---- EXTRAIT SOURCE

Comme j'ai déjà eu l'occasion de le dire (mais en ce temps de rénovation pédagogique, la répétition demeure néanmoins "l'âme de l'enseignement"), la presse française est tellement "aux ordres" qu'il n'y a même pas besoin de lui en donner. Elle prévient les désirs du gouvernement ; comme dans Andromaque, Pyrrhus, dont les refus prévenaient les larmes de sa bien-aimée, les journalistes français pourraient dire à Fabius et Hollande : "Que leur refus de parler du Mali ont prévenu leurs ordres".
L'élection présidentielle malienne était censée tourner à la gloire de l'influence française. La France, sottement soucieuse d'instaurer une pseudo démocratie dans la bergerie malienne pour mieux y introduire le loup américain, avait; contre le bon sens et le désir de beaucoup de Maliens, maintenu l'élection présidentielle au 28 juillet 2013. Ce vote, présenté au départ comme un extraordinaire succès, avait été alors l'objet de nombreux articles et commentaires célébrant naturellement tous la rare clairvoyance du gouvernement français dans ce choix, que d'aucuns s'étaient obstinés à juger hasardeux, voire malencontreux.
Depuis dimanche soir, en revanche, le silence est de rigueur dans la toute presse française.

--------

CONSIGNE → Veuillez recopier fidèlement le passage du texte sur la presse française et l'élection malienne, depuis « L'élection présidentielle malienne » jusqu'à « hasardeux, voire malencontreux. » inclus. Les lignes qui suivent n'interviennent en rien ici.

---- DONNÉES FOURNIES

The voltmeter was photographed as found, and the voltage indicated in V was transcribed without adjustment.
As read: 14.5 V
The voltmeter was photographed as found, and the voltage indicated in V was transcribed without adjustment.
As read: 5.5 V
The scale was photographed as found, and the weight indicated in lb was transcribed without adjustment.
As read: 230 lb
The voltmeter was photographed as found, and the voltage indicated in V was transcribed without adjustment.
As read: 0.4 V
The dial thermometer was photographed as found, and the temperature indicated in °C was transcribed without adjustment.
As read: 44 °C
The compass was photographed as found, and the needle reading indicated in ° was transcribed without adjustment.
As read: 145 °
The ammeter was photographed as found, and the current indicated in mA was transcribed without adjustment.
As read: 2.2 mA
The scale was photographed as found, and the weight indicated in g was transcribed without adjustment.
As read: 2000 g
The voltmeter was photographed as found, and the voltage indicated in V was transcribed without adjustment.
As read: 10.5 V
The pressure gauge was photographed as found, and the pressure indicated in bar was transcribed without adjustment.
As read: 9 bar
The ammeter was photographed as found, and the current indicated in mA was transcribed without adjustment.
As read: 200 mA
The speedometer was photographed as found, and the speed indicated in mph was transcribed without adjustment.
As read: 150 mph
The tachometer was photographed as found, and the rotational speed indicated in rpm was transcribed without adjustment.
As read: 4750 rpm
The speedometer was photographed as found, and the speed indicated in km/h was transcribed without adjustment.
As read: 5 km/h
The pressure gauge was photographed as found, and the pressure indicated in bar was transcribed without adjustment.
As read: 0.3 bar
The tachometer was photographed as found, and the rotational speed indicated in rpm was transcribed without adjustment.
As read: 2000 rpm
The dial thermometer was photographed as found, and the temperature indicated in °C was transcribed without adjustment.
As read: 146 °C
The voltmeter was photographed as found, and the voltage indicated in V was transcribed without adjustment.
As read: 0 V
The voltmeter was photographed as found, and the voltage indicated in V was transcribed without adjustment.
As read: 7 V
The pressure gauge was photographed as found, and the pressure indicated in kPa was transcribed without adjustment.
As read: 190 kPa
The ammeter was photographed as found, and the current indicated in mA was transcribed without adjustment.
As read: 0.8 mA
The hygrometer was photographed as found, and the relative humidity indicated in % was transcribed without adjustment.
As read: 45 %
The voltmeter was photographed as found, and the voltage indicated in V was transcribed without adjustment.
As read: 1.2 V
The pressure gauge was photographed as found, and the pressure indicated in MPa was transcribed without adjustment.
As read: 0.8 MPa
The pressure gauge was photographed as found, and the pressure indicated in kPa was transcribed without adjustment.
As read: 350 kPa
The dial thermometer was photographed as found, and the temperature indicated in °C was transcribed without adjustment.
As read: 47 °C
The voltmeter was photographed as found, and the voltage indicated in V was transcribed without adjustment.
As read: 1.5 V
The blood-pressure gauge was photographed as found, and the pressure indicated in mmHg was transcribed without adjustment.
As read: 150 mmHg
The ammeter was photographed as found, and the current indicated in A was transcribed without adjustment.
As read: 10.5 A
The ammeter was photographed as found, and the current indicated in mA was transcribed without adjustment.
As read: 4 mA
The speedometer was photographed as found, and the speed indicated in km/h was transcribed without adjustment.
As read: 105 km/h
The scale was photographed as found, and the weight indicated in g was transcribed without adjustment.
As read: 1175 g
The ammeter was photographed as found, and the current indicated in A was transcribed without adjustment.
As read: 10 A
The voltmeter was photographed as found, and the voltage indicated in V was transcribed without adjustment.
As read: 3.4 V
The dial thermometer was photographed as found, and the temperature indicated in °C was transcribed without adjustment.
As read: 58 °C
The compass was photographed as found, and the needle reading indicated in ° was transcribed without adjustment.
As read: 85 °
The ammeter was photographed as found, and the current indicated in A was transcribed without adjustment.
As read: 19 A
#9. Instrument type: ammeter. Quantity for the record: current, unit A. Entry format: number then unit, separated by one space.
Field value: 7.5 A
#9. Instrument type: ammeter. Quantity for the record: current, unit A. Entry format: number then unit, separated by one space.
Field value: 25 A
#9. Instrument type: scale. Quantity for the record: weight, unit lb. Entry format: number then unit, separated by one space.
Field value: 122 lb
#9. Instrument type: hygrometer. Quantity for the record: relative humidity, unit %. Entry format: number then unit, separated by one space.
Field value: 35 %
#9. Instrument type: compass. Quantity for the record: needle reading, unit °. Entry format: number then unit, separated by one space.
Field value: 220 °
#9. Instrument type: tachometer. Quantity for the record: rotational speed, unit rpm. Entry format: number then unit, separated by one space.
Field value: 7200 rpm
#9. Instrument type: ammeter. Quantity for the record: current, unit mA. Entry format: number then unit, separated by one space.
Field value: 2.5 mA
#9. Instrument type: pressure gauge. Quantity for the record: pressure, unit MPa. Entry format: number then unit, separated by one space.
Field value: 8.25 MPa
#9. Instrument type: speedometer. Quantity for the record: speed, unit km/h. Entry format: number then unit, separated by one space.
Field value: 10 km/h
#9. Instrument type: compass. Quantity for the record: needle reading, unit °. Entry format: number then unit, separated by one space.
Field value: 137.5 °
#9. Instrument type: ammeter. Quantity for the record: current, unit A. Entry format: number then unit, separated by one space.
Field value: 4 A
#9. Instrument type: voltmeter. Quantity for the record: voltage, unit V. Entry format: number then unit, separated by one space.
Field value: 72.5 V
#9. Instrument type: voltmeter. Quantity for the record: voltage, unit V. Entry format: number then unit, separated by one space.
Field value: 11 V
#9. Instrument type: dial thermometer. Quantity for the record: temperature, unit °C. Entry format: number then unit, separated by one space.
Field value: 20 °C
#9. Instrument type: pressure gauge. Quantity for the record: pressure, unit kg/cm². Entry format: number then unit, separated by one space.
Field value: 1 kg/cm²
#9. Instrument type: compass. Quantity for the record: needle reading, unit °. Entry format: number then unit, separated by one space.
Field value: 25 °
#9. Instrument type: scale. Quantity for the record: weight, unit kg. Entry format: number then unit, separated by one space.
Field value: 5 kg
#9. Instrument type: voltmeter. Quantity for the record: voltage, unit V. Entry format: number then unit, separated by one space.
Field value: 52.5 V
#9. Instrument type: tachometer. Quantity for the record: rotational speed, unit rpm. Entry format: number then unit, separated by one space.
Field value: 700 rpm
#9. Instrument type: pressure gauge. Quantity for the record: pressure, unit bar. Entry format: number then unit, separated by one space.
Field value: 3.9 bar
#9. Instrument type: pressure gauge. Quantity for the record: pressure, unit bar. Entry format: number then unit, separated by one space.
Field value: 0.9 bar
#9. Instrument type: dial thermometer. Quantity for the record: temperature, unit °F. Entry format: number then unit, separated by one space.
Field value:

--------

RÉPONSE →
L'élection présidentielle malienne était censée tourner à la gloire de l'influence française. La France, sottement soucieuse d'instaurer une pseudo démocratie dans la bergerie malienne pour mieux y introduire le loup américain, avait; contre le bon sens et le désir de beaucoup de Maliens, maintenu l'élection présidentielle au 28 juillet 2013. Ce vote, présenté au départ comme un extraordinaire succès, avait été alors l'objet de nombreux articles et commentaires célébrant naturellement tous la rare clairvoyance du gouvernement français dans ce choix, que d'aucuns s'étaient obstinés à juger hasardeux, voire malencontreux.